++++ EXERCISE TEXT
About Us

About the team and the history of the Western Veterinary Acupuncture Group.

Dr Mike Cummings

Mike came across acupuncture by chance when he was a medical officer in the Royal Air Force and was told by the sergeant that the needles could be ordered from the official military medical supplies and that the Queen would pay for his course…

At that time, most of his patients were fit, young, and male, and they presented with muscle pain (myofascial pain – trigger points), which he had previously treated with injection techniques. Finding that these muscle pains seemed to respond just as well to acupuncture, he went on to develop a keen interest in the technique.

Now, as the Medical Director of the BMAS, his roles are in:

  • Education: training regulated health professionals (GPs, nurses, physiotherapists, chiropractors, midwives..) how to use and integrate acupuncture into their own clinical practice
  • Clinical Practice: running the BMAS London Teaching Clinic
  • Evaluating current research: Mike is an associate editor for the Medline listed journal Acupuncture in Medicine; he writes a research blog (the BMAS Blog); and represents the BMAS at academic and political meetings.
++++++++
Continue the About Us page on Dr Mike Cummings from where it ends.
++++ RECORD EXCERPTS
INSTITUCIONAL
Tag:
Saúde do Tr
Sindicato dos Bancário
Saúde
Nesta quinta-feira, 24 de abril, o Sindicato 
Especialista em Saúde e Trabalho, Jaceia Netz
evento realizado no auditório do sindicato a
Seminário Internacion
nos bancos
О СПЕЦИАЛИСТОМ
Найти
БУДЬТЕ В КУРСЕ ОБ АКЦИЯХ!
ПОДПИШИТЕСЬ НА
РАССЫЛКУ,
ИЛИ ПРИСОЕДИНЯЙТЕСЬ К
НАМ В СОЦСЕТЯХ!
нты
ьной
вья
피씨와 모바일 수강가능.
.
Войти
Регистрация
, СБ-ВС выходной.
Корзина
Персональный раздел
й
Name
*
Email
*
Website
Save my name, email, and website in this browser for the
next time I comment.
++++++++
++++ RECORD EXCERPTS
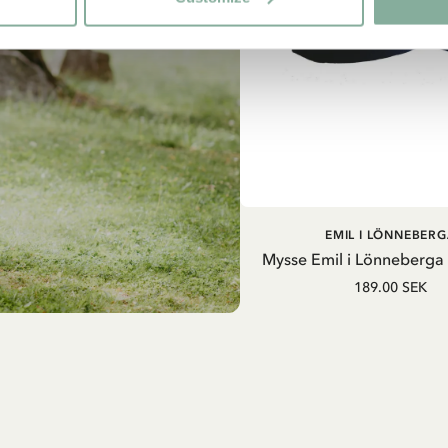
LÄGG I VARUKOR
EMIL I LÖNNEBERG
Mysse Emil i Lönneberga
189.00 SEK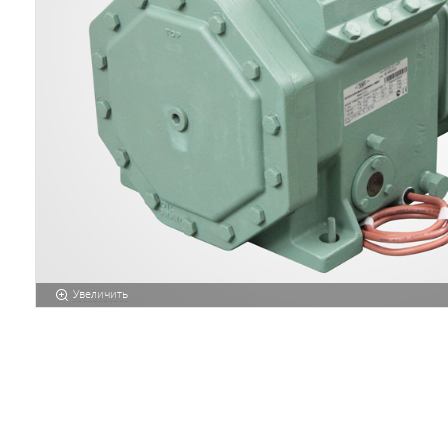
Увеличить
++++++++
++++ RECORD EXCERPTS
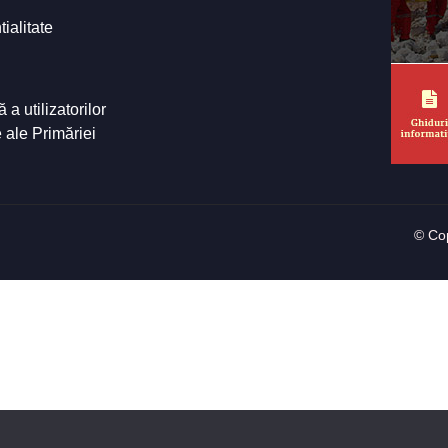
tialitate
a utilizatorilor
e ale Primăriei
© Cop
++++++++
EXPECTED OUTPUT ▸
Mike is also an Honorary Clinical Specialist at the Royal London Hospital for Integrated Medicine, where he supports acupuncture services. His main interests are musculoskeletal pain, and myofascial pain in particular. He has published over 100 papers in the field of  Western medical acupuncture.

How WVAG came to be

Mike started lecturing to the veterinary profession as long ago as 1995. He met Sam (Samantha Lindley) when she asked him to speak at a BSAVA affiliate meeting on the subject of myofascial pain.

At this time, learning acupuncture really meant embracing the ideas and approaches of traditional Chinese Medicine. These are long, complex and, of course, never meant to correlate with western medicine. The BMAS approach of looking at acupuncture from the western scientific viewpoint appealed to Sam, who was trying to get the veterinary profession more interested in the field. Subsequently, she attended a full BMAS foundation course to see whether it would be something her colleagues could learn from. Things took an unexpected turn when she found herself demonstrating and lecturing on BMAS Foundation Courses all over the UK. After about a year of this, Mike simply stated that a similar course should be designed for the veterinary profession.

And so WVAG was born! The Foundation Course was designed, prepared and first presented to and with 36 vets at the Edinburgh (Dick) Vet School in January 2001, during what turned out to be the midst of snow and the foot and mouth crisis.

Samantha Lindley MRCVS

Samantha Lindley currently runs the Chronic Pain Clinic at the Small Animal Hospital at Glasgow Vet School, Scotland.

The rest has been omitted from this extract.